AIM OF THE TASK:
This exercise calls for every line of the data below with the string "field" in it.

EXTRACTED DATA:
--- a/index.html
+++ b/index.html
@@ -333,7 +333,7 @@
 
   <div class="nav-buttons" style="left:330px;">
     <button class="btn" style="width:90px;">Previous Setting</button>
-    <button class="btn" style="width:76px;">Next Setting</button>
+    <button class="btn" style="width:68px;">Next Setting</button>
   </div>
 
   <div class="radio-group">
...
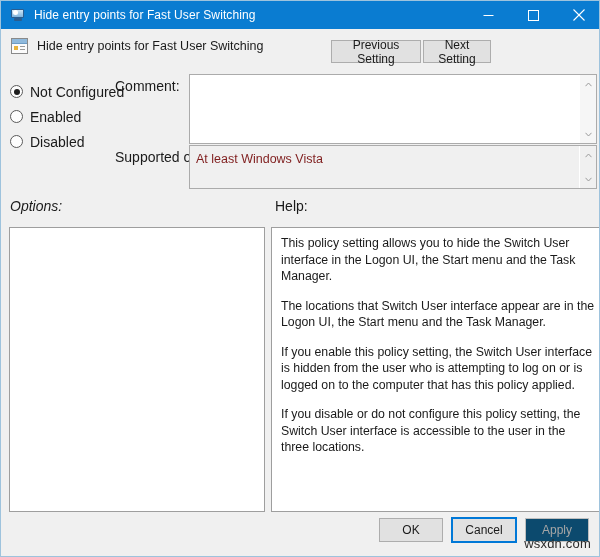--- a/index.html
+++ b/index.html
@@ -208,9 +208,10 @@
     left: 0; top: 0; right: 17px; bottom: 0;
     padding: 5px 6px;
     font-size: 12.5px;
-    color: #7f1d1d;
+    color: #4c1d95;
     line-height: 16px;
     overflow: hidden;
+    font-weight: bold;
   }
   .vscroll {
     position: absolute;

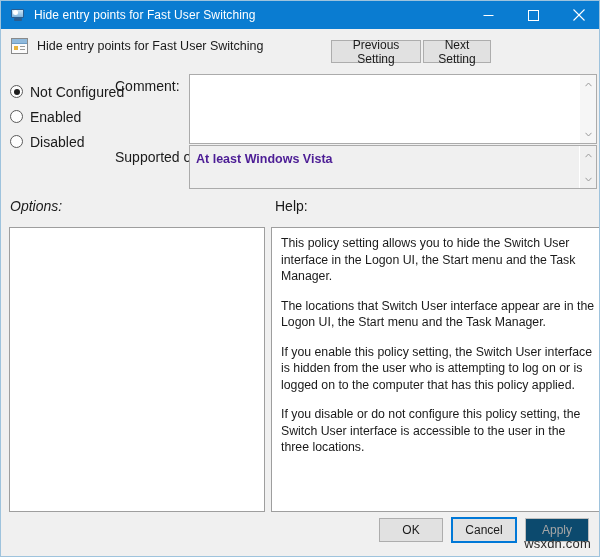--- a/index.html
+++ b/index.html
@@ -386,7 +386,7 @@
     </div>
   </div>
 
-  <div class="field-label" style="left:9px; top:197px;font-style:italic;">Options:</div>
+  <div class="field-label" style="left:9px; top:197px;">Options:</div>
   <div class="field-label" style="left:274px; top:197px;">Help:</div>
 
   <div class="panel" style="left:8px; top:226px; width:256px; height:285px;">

COMPLETED EXERCISE:
-  <div class="field-label" style="left:9px; top:197px;font-style:italic;">Options:</div>
+  <div class="field-label" style="left:9px; top:197px;">Options:</div>
   <div class="field-label" style="left:274px; top:197px;">Help:</div>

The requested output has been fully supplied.